I don’t know if it’s a quality of skin or flesh, but I bruise easily.

I rarely remember how I got them. I have just had a post-shower count-up and right now I’m sporting 22 bruises, most of them on my legs, and only one of which I remember getting (back of left hand, door handle in bathroom).

After the first night with The Pirate, I was covered in bruises. He grabs and pushes and pinches and restrains – it’s all playful and the right side of too hard, but still definitely too hard for my peachy flesh.

I remember going in to work the week after and a colleague commenting: “Ooh, look at the bruises on your arms! It looks just like someone has pinned you down…” It speaks volumes about his innocence that he even overlayed his fingers into the pattern left by The Pirate, and didn’t twig that the bruises were indeed from a good pinning down session.

So I suppose it makes perfect sense that my ego bruises easily as well. Have just got off the phone from The Pirate. Another call where I didn’t get my ‘turn’, where he offloaded and ranted and railed at the world and then disappeared to deal with a printer crisis without even a cursory “how are you?”. I joke with my friend that that’s all the next man will need to do to get me into bed. Just ask me how my day was. He doesn’t even have to listen to the answer…

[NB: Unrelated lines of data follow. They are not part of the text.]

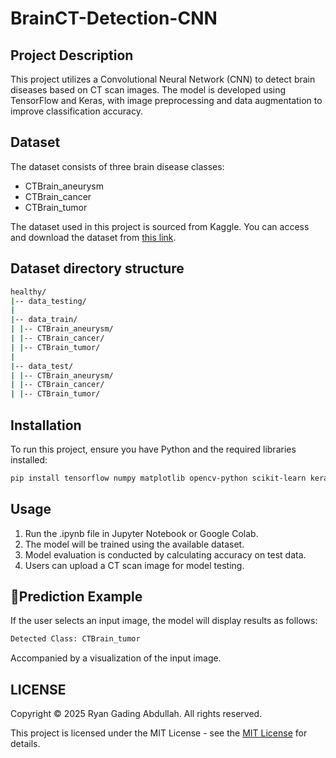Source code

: # BrainCT-Detection-CNN

## Project Description

This project utilizes a Convolutional Neural Network (CNN) to detect brain diseases based on CT scan images. The model is developed using TensorFlow and Keras, with image preprocessing and data augmentation to improve classification accuracy.

## Dataset

The dataset consists of three brain disease classes:

- CTBrain_aneurysm
- CTBrain_cancer
- CTBrain_tumor

The dataset used in this project is sourced from Kaggle. You can access and download the dataset from [this link](https://www.kaggle.com/datasets/trainingdatapro/computed-tomography-ct-of-the-brain).

## Dataset directory structure

```bash
healthy/
|-- data_testing/
|
|-- data_train/
| |-- CTBrain_aneurysm/
| |-- CTBrain_cancer/
| |-- CTBrain_tumor/
|
|-- data_test/
| |-- CTBrain_aneurysm/
| |-- CTBrain_cancer/
| |-- CTBrain_tumor/
```

## Installation

To run this project, ensure you have Python and the required libraries installed:

```bash
pip install tensorflow numpy matplotlib opencv-python scikit-learn keras
```

## Usage

1. Run the .ipynb file in Jupyter Notebook or Google Colab.
2. The model will be trained using the available dataset.
3. Model evaluation is conducted by calculating accuracy on test data.
4. Users can upload a CT scan image for model testing.

## 🎯Prediction Example

If the user selects an input image, the model will display results as follows:

```bash
Detected Class: CTBrain_tumor
```

Accompanied by a visualization of the input image.

## LICENSE

Copyright &copy; 2025 Ryan Gading Abdullah. All rights reserved.

This project is licensed under the MIT License - see the [MIT License](LICENSE) for details.
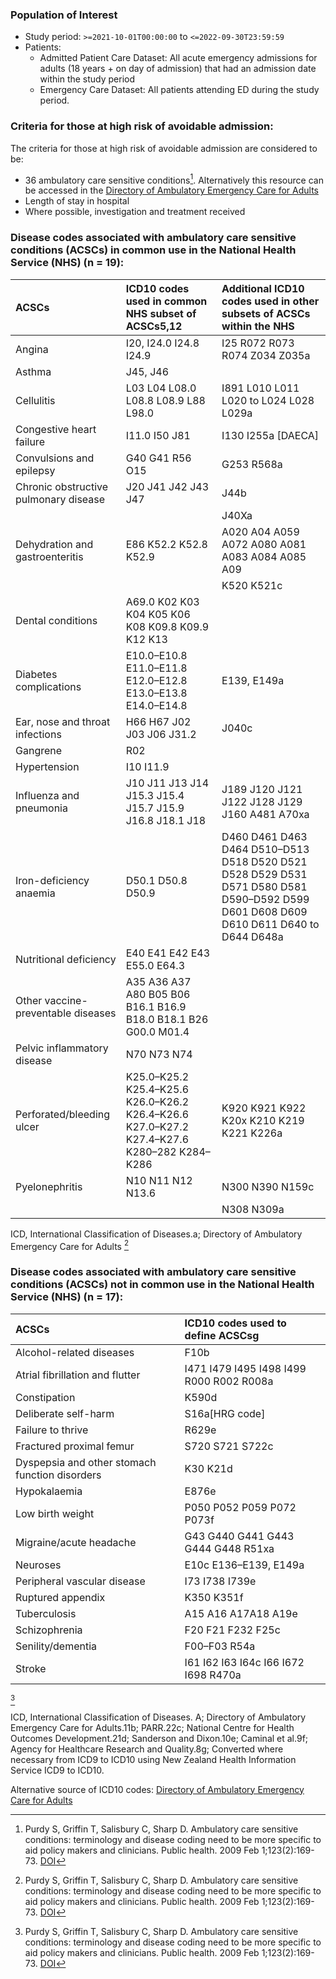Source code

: ### Population of Interest

- Study period: `>=2021-10-01T00:00:00` to `<=2022-09-30T23:59:59`
- Patients:
    - Admitted Patient Care Dataset: All acute emergency admissions for adults (18 years + on day of admission) that had an admission date within the study period
    - Emergency Care Dataset: All patients attending ED during the study period.

### Criteria for those at high risk of avoidable admission:

The criteria for those at high risk of avoidable admission are considered to be:

* 36 ambulatory care sensitive conditions[^1]. Alternatively this resource can be accessed in the [Directory of Ambulatory
Emergency Care for Adults](https://www.ambulatoryemergencycare.org.uk/uploads/files/1/AEC-Directory%206th%20edition%20February%202018.pdf)
* Length of stay in hospital
* Where possible, investigation and treatment received


### Disease codes associated with ambulatory care sensitive conditions (ACSCs) in common use in the National Health Service (NHS) (n = 19):

|ACSCs|ICD10 codes used in common NHS subset of ACSCs5,12|Additional ICD10 codes used in other subsets of ACSCs within the NHS|
|:----|:----|:----|
|Angina|I20, I24.0 I24.8 I24.9|I25 R072 R073 R074 Z034 Z035a|
|Asthma|J45, J46| |
|Cellulitis|L03 L04 L08.0 L08.8 L08.9 L88 L98.0|I891 L010 L011 L020 to L024 L028 L029a|
|Congestive heart failure|I11.0 I50 J81|I130 I255a [DAECA]|
|Convulsions and epilepsy|G40 G41 R56 O15|G253 R568a|
|Chronic obstructive pulmonary disease|J20 J41 J42 J43 J47|J44b|
| | |J40Xa|
|Dehydration and gastroenteritis|E86 K52.2 K52.8 K52.9|A020 A04 A059 A072 A080 A081 A083 A084 A085 A09|
| | |K520 K521c|
|Dental conditions|A69.0 K02 K03 K04 K05 K06 K08 K09.8 K09.9 K12 K13| |
|Diabetes complications|E10.0–E10.8 E11.0–E11.8 E12.0–E12.8 E13.0–E13.8 E14.0–E14.8|E139, E149a|
|Ear, nose and throat infections|H66 H67 J02 J03 J06 J31.2|J040c|
|Gangrene|R02| |
|Hypertension|I10 I11.9| |
|Influenza and pneumonia|J10 J11 J13 J14 J15.3 J15.4 J15.7 J15.9 J16.8 J18.1 J18|J189 J120 J121 J122 J128 J129 J160 A481 A70xa|
|Iron-deficiency anaemia|D50.1 D50.8 D50.9|D460 D461 D463 D464 D510–D513 D518 D520 D521 D528 D529 D531 D571 D580 D581 D590–D592 D599 D601 D608 D609 D610 D611 D640 to D644 D648a|
|Nutritional deficiency|E40 E41 E42 E43 E55.0 E64.3| |
|Other vaccine-preventable diseases|A35 A36 A37 A80 B05 B06 B16.1 B16.9 B18.0 B18.1 B26 G00.0 M01.4| |
|Pelvic inflammatory disease|N70 N73 N74| |
|Perforated/bleeding ulcer|K25.0–K25.2 K25.4–K25.6 K26.0–K26.2 K26.4–K26.6 K27.0–K27.2 K27.4–K27.6 K280–282 K284–K286|K920 K921 K922 K20x K210 K219 K221 K226a|
|Pyelonephritis|N10 N11 N12 N13.6|N300 N390 N159c|
| | |N308 N309a|

ICD, International Classification of Diseases.a; Directory of Ambulatory Emergency Care for Adults
[^1]

### Disease codes associated with ambulatory care sensitive conditions (ACSCs) not in common use in the National Health Service (NHS) (n = 17):

|ACSCs|ICD10 codes used to define ACSCsg|
|:----|:----|
|Alcohol-related diseases|F10b|
|Atrial fibrillation and flutter|I471 I479 I495 I498 I499 R000 R002 R008a|
|Constipation|K590d|
|Deliberate self-harm|S16a[HRG code]|
|Failure to thrive|R629e|
|Fractured proximal femur|S720 S721 S722c|
|Dyspepsia and other stomach function disorders|K30 K21d|
|Hypokalaemia|E876e|
|Low birth weight|P050 P052 P059 P072 P073f|
|Migraine/acute headache|G43 G440 G441 G443 G444 G448 R51xa|
|Neuroses|E10c E136–E139, E149a|
|Peripheral vascular disease|I73 I738 I739e|
|Ruptured appendix|K350 K351f|
|Tuberculosis|A15 A16 A17A18 A19e|
|Schizophrenia|F20 F21 F232 F25c|
|Senility/dementia|F00–F03 R54a|
|Stroke|I61 I62 I63 I64c I66 I672 I698 R470a|
[^1]

ICD, International Classification of Diseases. A; Directory of Ambulatory Emergency Care for Adults.11b; PARR.22c; National Centre for Health Outcomes Development.21d; Sanderson and Dixon.10e; Caminal et al.9f; Agency for Healthcare Research and Quality.8g; Converted where necessary from ICD9 to ICD10 using New Zealand Health Information Service ICD9 to ICD10.

Alternative source of ICD10 codes:
[Directory of Ambulatory
Emergency Care for Adults](https://www.ambulatoryemergencycare.org.uk/uploads/files/1/AEC-Directory%206th%20edition%20February%202018.pdf)


[^1]:
    Purdy S, Griffin T, Salisbury C, Sharp D. Ambulatory care sensitive conditions: terminology and disease coding need to be more specific to aid policy makers and clinicians. Public health. 2009 Feb 1;123(2):169-73. [DOI](https://doi.org/10.1016/j.puhe.2008.11.001)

I don’t know who is more selfish – The Pirate for consistently forgetting that I am a human being, and a sensitive female one at that, or me for expecting him to have anything left for me when he is so, so busy. He’s working to a deadline at the minute, an extremely important one that he is woefully unprepared for. This Friday is D-Day. At about 5pm on Friday, he will be free of it.

Hands up who thinks he’ll transform into a doting boyfriend then? Anyone? Sigh…

I suppose I should just be grateful he took the call. Which is a measure of how fucked up this is. I am grateful that the person I am sleeping with deigns to take my calls.

When I write it all down, it is crystal clear that, at best, we are just not temperamentally suited. I am too high maintenance, he is too self-centred, we both need someone who is the yin to our yang. At worst, he is a selfish using bastard. I see all of this, and yet I am incapable of moving on from him.

I had a moment last night, on the phone to him. He is facing problems of such magnitude that, were they mine, I would have just given up. Waved a white flag, crawled into bed and slept my way through my house being repossessed. But he doesn’t give up. He fights, and he works harder, and he drags extra energy up from fuck knows where and he keeps on going. It is very, very impressive. So he was telling me about how he plans to turn the situation around, and on one level I was listening, but on a deeper one I was Alabama from True Romance: ‘You’re so cool, you’re so cool, you’re so cool.’

And right then, he got my heart. Which is really bad news. Because I have built this wall around me. It lets stuff out, but not in, like Goretex or something. I can criticise The Pirate for not caring, but I don’t make it easy. I fully accept that dating me must be very confusing – I freely give my support and attention, I shower him with gifts, I am physically demonstrative, but I give nothing of myself away. The Pirate doesn’t really know me. And with him it’s the opposite – he gives everything away except support, attention, gifts and physical gestures. (Gosh. IS he the yin to my yang after all?)

Anyway. I should not have given my heart to this reckless, feckless man. Because now it’s outside my wall. It’s passed through and it’s out there, all slippery and vulnerable and bruised and bleeding, in the hands of a man who doesn’t even know he holds it. Doesn’t have the first clue. And I don’t know how to get it back. I didn’t mean to give my heart to someone who doesn’t want it. It should have gone to someone who would cherish it. How has this happened?